DO THIS | Copy out the items below, swapping every "locality" for "site" and leaving all other text unchanged.

★ ★ ★ ★ ★ ★ ★

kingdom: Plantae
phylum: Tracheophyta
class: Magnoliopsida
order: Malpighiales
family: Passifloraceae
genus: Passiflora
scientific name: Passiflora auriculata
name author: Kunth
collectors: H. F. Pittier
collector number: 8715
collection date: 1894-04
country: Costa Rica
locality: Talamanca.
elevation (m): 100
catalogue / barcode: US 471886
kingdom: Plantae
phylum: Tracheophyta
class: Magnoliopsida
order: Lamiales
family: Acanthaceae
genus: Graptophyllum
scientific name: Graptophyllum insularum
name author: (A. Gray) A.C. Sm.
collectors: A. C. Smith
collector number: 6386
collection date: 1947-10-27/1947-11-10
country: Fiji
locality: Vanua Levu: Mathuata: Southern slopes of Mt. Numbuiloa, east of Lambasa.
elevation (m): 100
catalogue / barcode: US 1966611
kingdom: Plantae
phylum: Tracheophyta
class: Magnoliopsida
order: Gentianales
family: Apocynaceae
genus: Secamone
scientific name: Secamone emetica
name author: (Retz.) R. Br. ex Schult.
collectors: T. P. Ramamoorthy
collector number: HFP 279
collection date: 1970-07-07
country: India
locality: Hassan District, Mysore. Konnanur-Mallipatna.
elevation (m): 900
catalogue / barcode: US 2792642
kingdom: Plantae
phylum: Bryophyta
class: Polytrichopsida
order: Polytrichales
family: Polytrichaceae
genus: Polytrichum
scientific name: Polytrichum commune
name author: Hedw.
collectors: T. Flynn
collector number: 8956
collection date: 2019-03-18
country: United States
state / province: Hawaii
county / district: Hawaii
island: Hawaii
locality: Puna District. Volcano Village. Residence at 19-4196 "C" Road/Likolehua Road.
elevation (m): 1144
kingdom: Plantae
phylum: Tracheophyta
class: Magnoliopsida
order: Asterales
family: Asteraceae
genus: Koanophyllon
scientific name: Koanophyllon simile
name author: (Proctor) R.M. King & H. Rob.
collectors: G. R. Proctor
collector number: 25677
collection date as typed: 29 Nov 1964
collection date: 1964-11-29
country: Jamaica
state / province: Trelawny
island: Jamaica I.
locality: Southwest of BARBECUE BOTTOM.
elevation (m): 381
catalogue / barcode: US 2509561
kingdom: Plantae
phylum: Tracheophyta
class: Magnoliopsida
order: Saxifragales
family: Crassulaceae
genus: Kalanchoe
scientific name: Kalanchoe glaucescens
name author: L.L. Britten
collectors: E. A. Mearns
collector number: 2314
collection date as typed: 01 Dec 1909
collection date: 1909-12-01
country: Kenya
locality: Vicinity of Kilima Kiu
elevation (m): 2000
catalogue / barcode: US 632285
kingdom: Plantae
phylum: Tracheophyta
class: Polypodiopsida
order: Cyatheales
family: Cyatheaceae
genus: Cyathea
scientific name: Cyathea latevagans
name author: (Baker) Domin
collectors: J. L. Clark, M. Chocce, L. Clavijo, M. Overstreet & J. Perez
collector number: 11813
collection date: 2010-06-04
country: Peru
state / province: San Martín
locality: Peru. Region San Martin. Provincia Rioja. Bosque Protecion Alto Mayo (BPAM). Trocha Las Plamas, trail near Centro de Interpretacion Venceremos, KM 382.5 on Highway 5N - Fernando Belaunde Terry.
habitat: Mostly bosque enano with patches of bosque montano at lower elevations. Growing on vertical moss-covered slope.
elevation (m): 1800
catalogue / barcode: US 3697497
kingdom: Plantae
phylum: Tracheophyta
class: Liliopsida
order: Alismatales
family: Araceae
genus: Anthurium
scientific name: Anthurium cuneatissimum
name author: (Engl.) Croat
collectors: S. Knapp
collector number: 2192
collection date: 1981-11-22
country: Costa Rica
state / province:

★ ★ ★ ★ ★ ★ ★

ANSWER TO THIS TASK |
kingdom: Plantae
phylum: Tracheophyta
class: Magnoliopsida
order: Malpighiales
family: Passifloraceae
genus: Passiflora
scientific name: Passiflora auriculata
name author: Kunth
collectors: H. F. Pittier
collector number: 8715
collection date: 1894-04
country: Costa Rica
site: Talamanca.
elevation (m): 100
catalogue / barcode: US 471886
kingdom: Plantae
phylum: Tracheophyta
class: Magnoliopsida
order: Lamiales
family: Acanthaceae
genus: Graptophyllum
scientific name: Graptophyllum insularum
name author: (A. Gray) A.C. Sm.
collectors: A. C. Smith
collector number: 6386
collection date: 1947-10-27/1947-11-10
country: Fiji
site: Vanua Levu: Mathuata: Southern slopes of Mt. Numbuiloa, east of Lambasa.
elevation (m): 100
catalogue / barcode: US 1966611
kingdom: Plantae
phylum: Tracheophyta
class: Magnoliopsida
order: Gentianales
family: Apocynaceae
genus: Secamone
scientific name: Secamone emetica
name author: (Retz.) R. Br. ex Schult.
collectors: T. P. Ramamoorthy
collector number: HFP 279
collection date: 1970-07-07
country: India
site: Hassan District, Mysore. Konnanur-Mallipatna.
elevation (m): 900
catalogue / barcode: US 2792642
kingdom: Plantae
phylum: Bryophyta
class: Polytrichopsida
order: Polytrichales
family: Polytrichaceae
genus: Polytrichum
scientific name: Polytrichum commune
name author: Hedw.
collectors: T. Flynn
collector number: 8956
collection date: 2019-03-18
country: United States
state / province: Hawaii
county / district: Hawaii
island: Hawaii
site: Puna District. Volcano Village. Residence at 19-4196 "C" Road/Likolehua Road.
elevation (m): 1144
kingdom: Plantae
phylum: Tracheophyta
class: Magnoliopsida
order: Asterales
family: Asteraceae
genus: Koanophyllon
scientific name: Koanophyllon simile
name author: (Proctor) R.M. King & H. Rob.
collectors: G. R. Proctor
collector number: 25677
collection date as typed: 29 Nov 1964
collection date: 1964-11-29
country: Jamaica
state / province: Trelawny
island: Jamaica I.
site: Southwest of BARBECUE BOTTOM.
elevation (m): 381
catalogue / barcode: US 2509561
kingdom: Plantae
phylum: Tracheophyta
class: Magnoliopsida
order: Saxifragales
family: Crassulaceae
genus: Kalanchoe
scientific name: Kalanchoe glaucescens
name author: L.L. Britten
collectors: E. A. Mearns
collector number: 2314
collection date as typed: 01 Dec 1909
collection date: 1909-12-01
country: Kenya
site: Vicinity of Kilima Kiu
elevation (m): 2000
catalogue / barcode: US 632285
kingdom: Plantae
phylum: Tracheophyta
class: Polypodiopsida
order: Cyatheales
family: Cyatheaceae
genus: Cyathea
scientific name: Cyathea latevagans
name author: (Baker) Domin
collectors: J. L. Clark, M. Chocce, L. Clavijo, M. Overstreet & J. Perez
collector number: 11813
collection date: 2010-06-04
country: Peru
state / province: San Martín
site: Peru. Region San Martin. Provincia Rioja. Bosque Protecion Alto Mayo (BPAM). Trocha Las Plamas, trail near Centro de Interpretacion Venceremos, KM 382.5 on Highway 5N - Fernando Belaunde Terry.
habitat: Mostly bosque enano with patches of bosque montano at lower elevations. Growing on vertical moss-covered slope.
elevation (m): 1800
catalogue / barcode: US 3697497
kingdom: Plantae
phylum: Tracheophyta
class: Liliopsida
order: Alismatales
family: Araceae
genus: Anthurium
scientific name: Anthurium cuneatissimum
name author: (Engl.) Croat
collectors: S. Knapp
collector number: 2192
collection date: 1981-11-22
country: Costa Rica
state / province:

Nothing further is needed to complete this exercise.